Gasoline Freezing

Most recent answer: 10/22/2007

Q:
Why doesn’t gasoline freeze?
- Shelby (age 11)
Jacksonville, FL
A:
Well, gasoline should freeze if you get it cold enough! Gasoline does not consist of a single kind of molecule -- it contains several different hydrocarbons (molecules consisting of hydrogen and carbon atoms). In principle, if you cool a mixture like this slowly enough, it will form a collection of different types of frozen crystals, with the freezing of each type of crystal occurring over a (different) range of temperatures. In practice, often such mixtures don’t form crystals at all but just gradually thicken and harden as they get colder, forming something like glass- hard but without the regular crystal that make a true solid so different from a liquid. In a glass, on a small scale the molecules are still jumbled up like in a liquid.
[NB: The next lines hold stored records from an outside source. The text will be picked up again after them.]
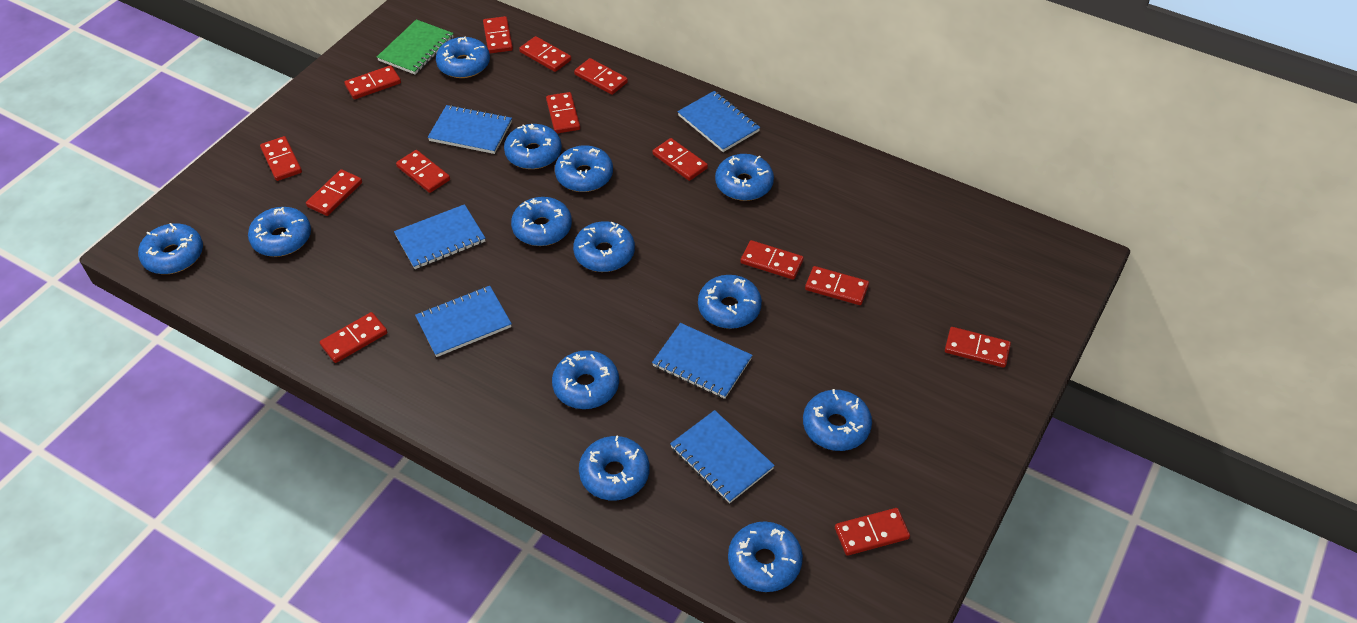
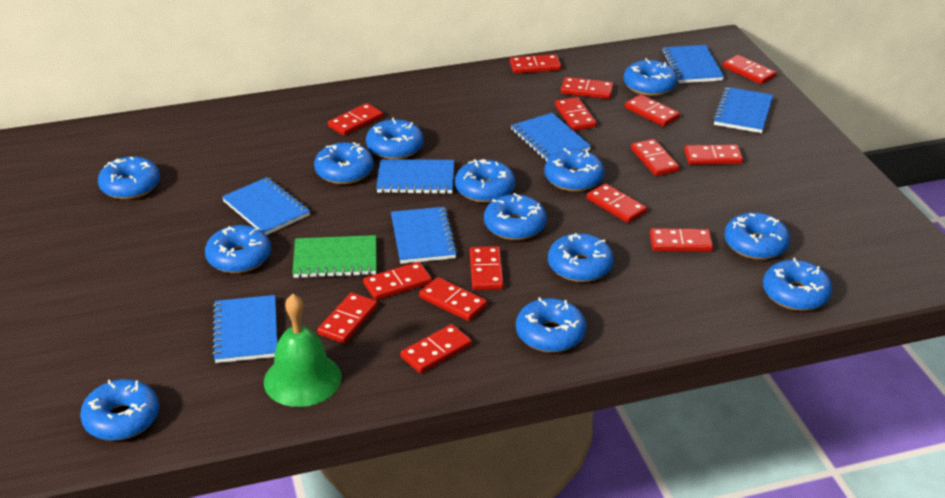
blue notebook: [394,204,485,269] [415,286,512,357] [428,105,512,154] [652,323,752,399] [670,410,775,503] [677,91,760,152] = 6 -> [212,295,278,363] [222,177,310,235] [376,159,454,194] [391,207,458,264] [511,113,591,162] [662,45,724,83] [713,87,773,133] = 7
green bell: none = 0 -> [264,294,342,407] = 1
red domino: [260,136,302,181] [306,169,362,216] [320,312,387,363] [344,65,401,99] [396,150,450,193] [483,16,513,53] [519,36,571,72] [546,92,580,133] [574,58,628,95] [653,138,708,181] [740,240,804,280] [805,266,869,305] [835,508,910,556] [945,327,1011,368] = 14 -> [317,292,378,343] [328,103,383,136] [363,262,432,300] [400,324,472,373] [419,277,487,321] [470,246,504,290] [510,54,561,73] [555,97,597,131] [561,77,614,99] [587,183,647,223] [625,94,680,127] [631,139,680,176] [650,228,713,252] [684,145,743,165] [723,55,776,84] = 15

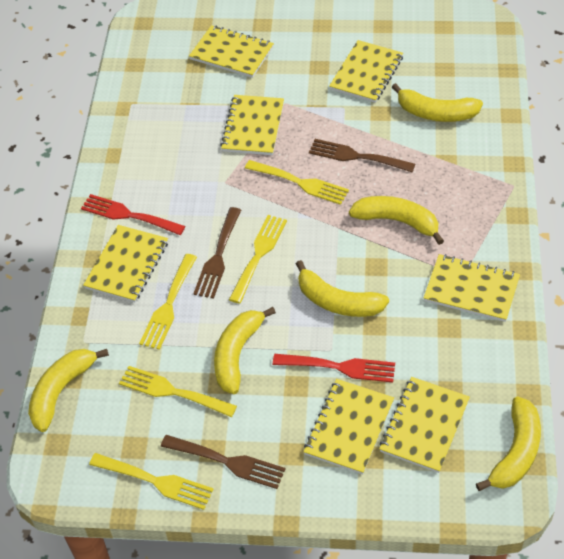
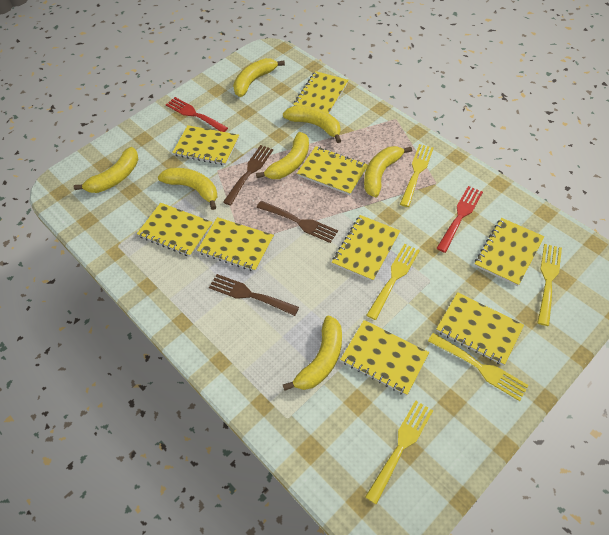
yellow banana: [28,349,109,432] [214,307,276,394] [296,260,389,317] [349,196,444,245] [392,83,483,122] [476,397,541,491] = 6 -> [74,147,138,193] [158,168,217,210] [233,58,285,97] [256,132,309,179] [283,106,341,143] [283,316,342,391] [364,146,412,197] = 7
yellow notebook: [83,225,168,302] [189,25,274,78] [220,95,284,155] [304,379,394,474] [329,40,403,103] [379,377,470,473] [424,254,520,322] = 7 -> [137,203,213,257] [172,125,239,165] [197,217,274,272] [293,71,348,114] [297,146,368,195] [332,215,400,281] [340,320,429,396] [436,292,524,366] [474,218,544,286] = 9

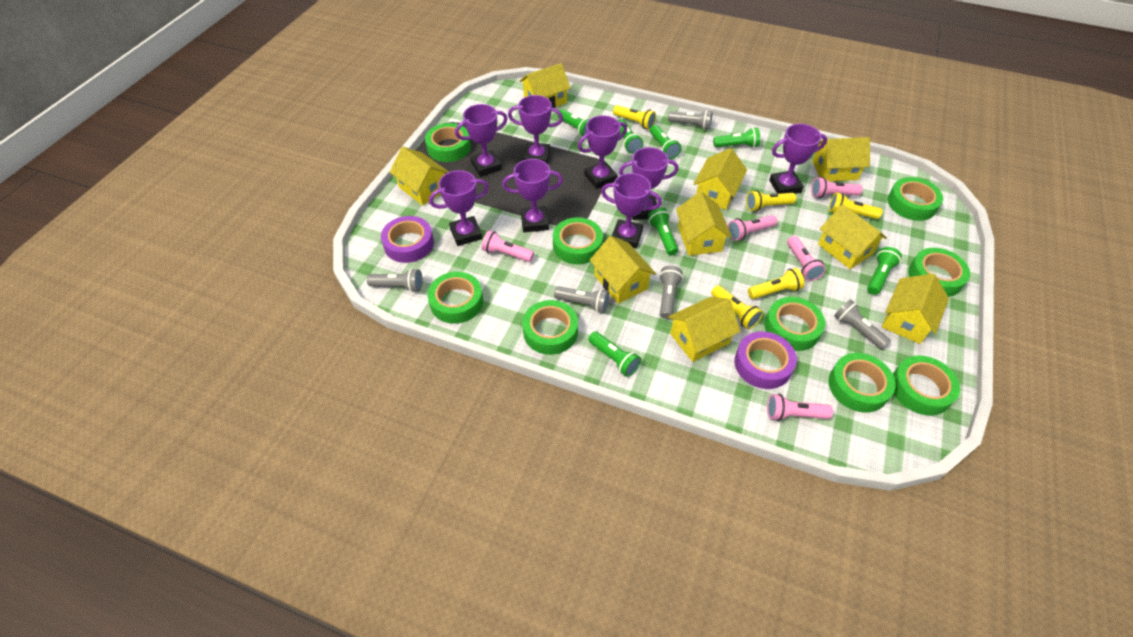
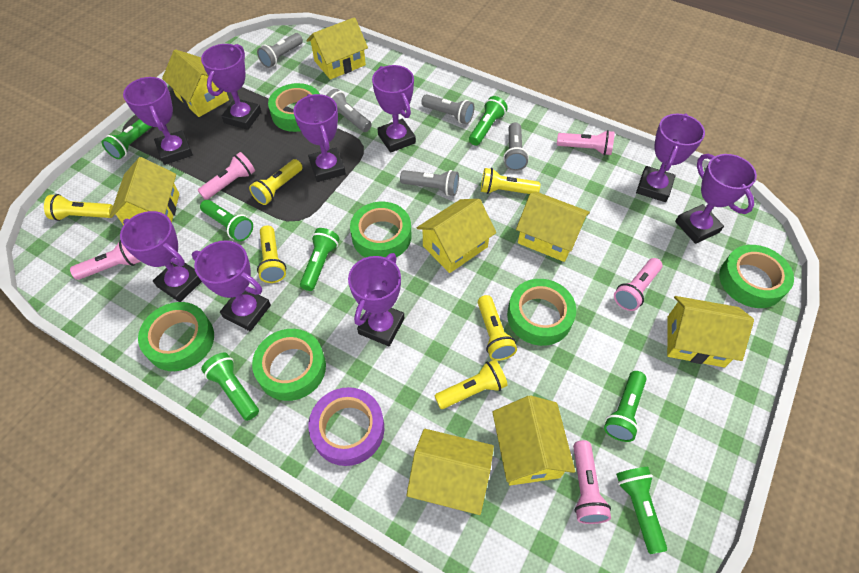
green tape: [425,123,471,162] [428,272,483,324] [522,300,578,355] [553,217,603,265] [764,297,825,351] [828,353,896,413] [887,177,943,221] [893,355,960,416] [908,248,970,297] = 9 -> [138,302,214,371] [252,329,326,401] [268,83,320,132] [350,202,411,258] [507,279,576,346] [719,245,794,308] = 6
purple tape: [381,216,434,263] [735,331,797,389] = 2 -> [309,387,384,466] = 1
purple trophy: [429,170,489,246] [455,104,508,177] [502,159,563,232] [508,95,563,164] [578,115,627,189] [601,173,662,248] [619,147,679,220] [769,124,827,194] = 8 -> [120,211,202,302] [123,77,193,165] [192,240,271,331] [201,44,261,130] [293,94,346,182] [348,253,404,346] [372,65,416,153] [636,113,705,202] [675,154,757,244] = 9
yellow flashlight: [613,105,656,129] [711,285,763,329] [746,190,796,212] [748,268,804,299] [829,192,883,219] = 5 -> [44,194,113,221] [249,159,303,205] [257,225,286,283] [434,359,508,409] [478,295,517,361] [481,168,540,194] = 6
yellow house: [390,147,449,206] [520,63,571,108] [590,236,656,304] [668,297,741,362] [676,192,732,256] [694,148,747,210] [812,137,870,181] [818,204,887,269] [882,273,949,344] = 9 -> [109,157,180,225] [162,49,229,117] [306,17,368,80] [407,429,494,515] [417,199,496,273] [492,395,575,486] [516,192,590,262] [667,296,754,367] = 8

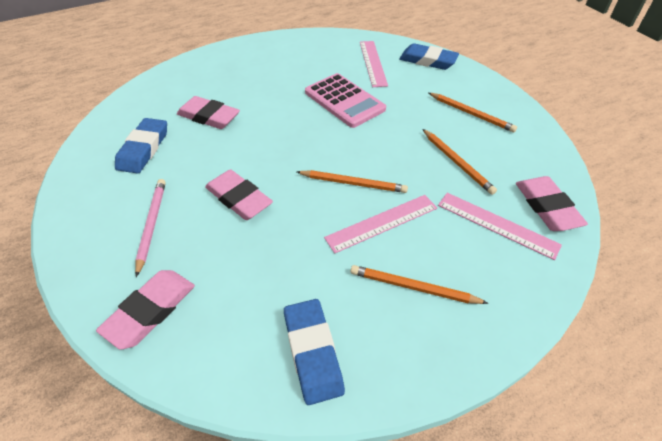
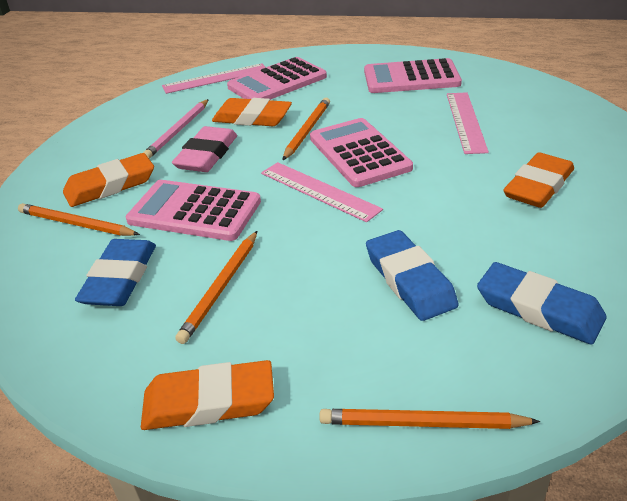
orange eraser: none = 0 -> [63,153,154,207] [141,360,274,430] [212,98,292,126] [503,152,574,208] = 4
pink calculator: [305,73,386,128] = 1 -> [126,180,261,241] [227,57,327,100] [310,118,413,187] [364,58,462,93] = 4
pink eraser: [96,270,195,349] [177,96,240,129] [205,169,273,220] [516,176,588,231] = 4 -> [172,126,237,172] = 1

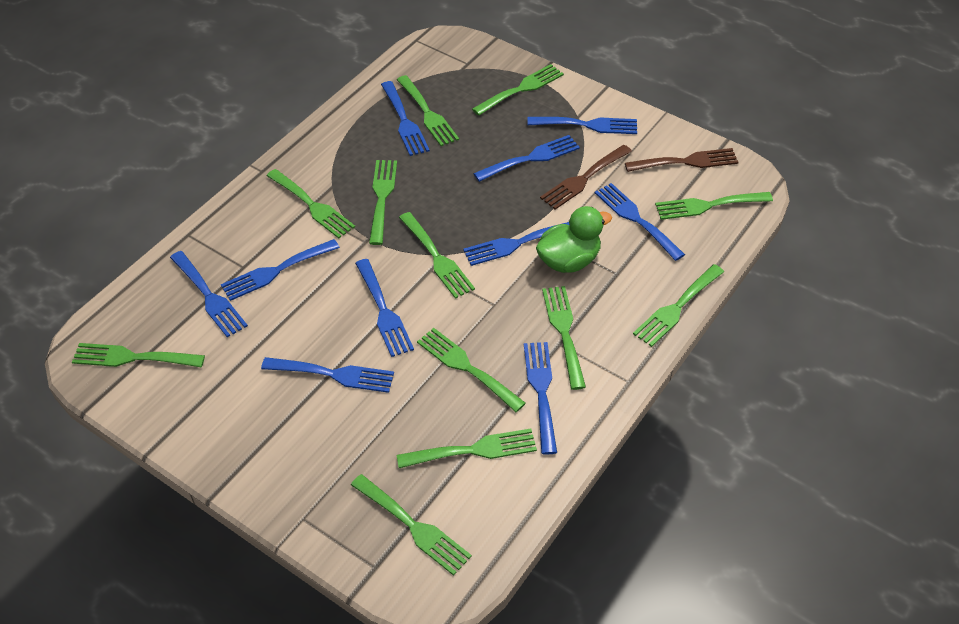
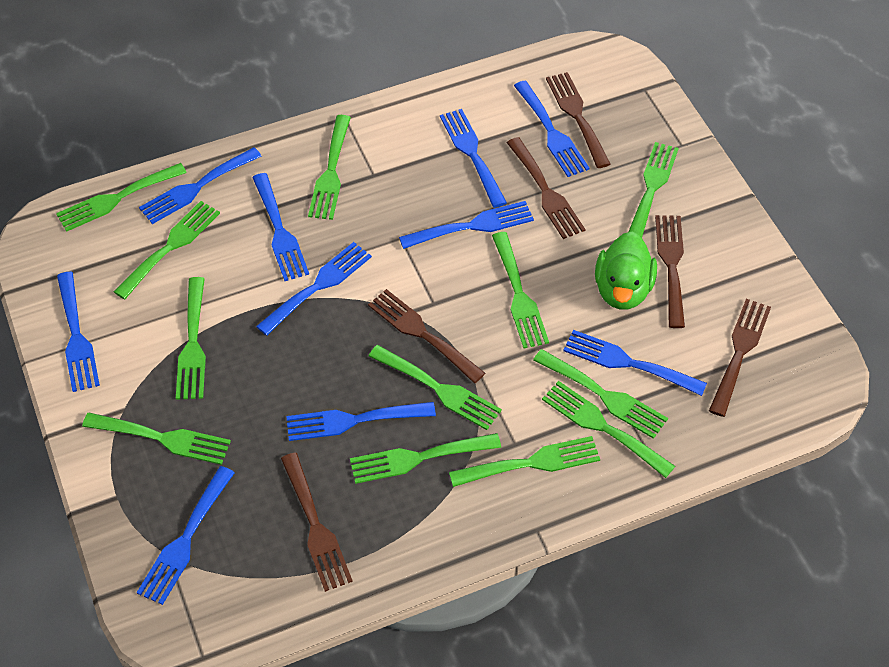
brown fork: [540,145,632,210] [625,148,738,172] = 2 -> [281,452,353,592] [368,289,485,383] [507,137,586,239] [546,72,610,168] [655,215,685,328] [709,299,771,417] = 6

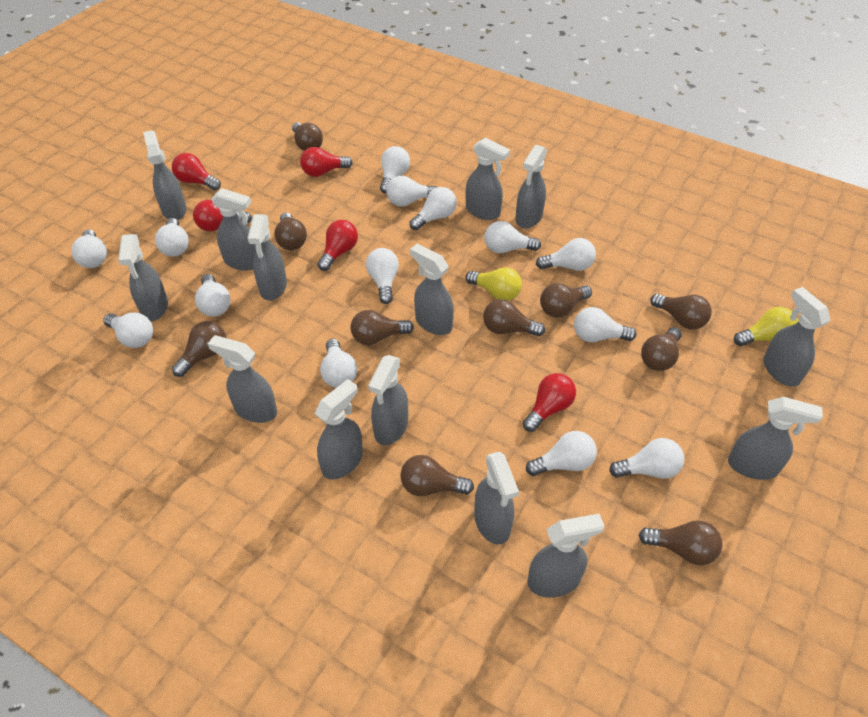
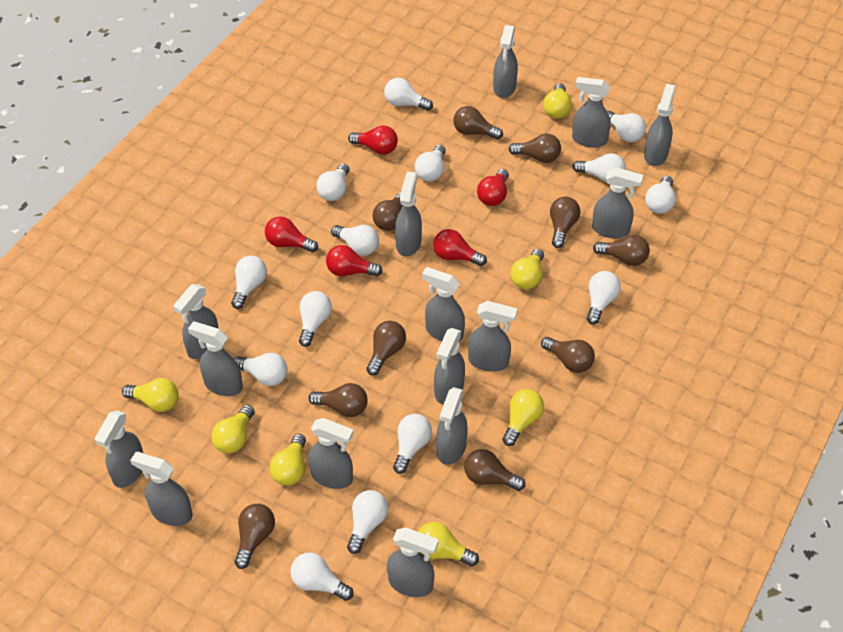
grey spray bottle: [118,234,168,321] [143,130,187,220] [208,335,277,423] [211,188,256,271] [247,214,287,301] [314,379,363,480] [368,355,408,445] [410,244,454,335] [466,138,510,220] [474,451,519,545] [516,145,547,229] [528,514,604,598] [728,397,823,480] [763,287,830,387] = 14 -> [95,410,143,488] [130,452,192,526] [173,284,219,359] [188,321,243,396] [308,418,354,489] [387,528,439,597] [395,171,422,257] [422,267,465,341] [434,328,465,404] [436,387,468,465] [468,301,517,372] [493,25,518,98] [572,77,611,148] [592,167,643,238] [644,84,676,166] = 15
yellow light bulb: [465,267,522,301] [734,307,798,346] = 2 -> [122,378,179,412] [211,405,255,453] [270,434,306,486] [418,522,479,567] [503,389,544,446] [510,249,544,289] [543,83,572,119] = 7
The problem of fuel getting gummy and solidifying is more of a worry with aviation fuel. High-flying airplanes fly through very cold air (every time I fly and they show the outside temperature, it’s -80 F!). And one of the last things you want to happen to an airplane is for the fuel pipe to freeze up. People add stuff to aviation fuel to keep this from happening. Piston-powered propeller planes sometimes have isopropyl alcohol or other compounds added to prevent freezing.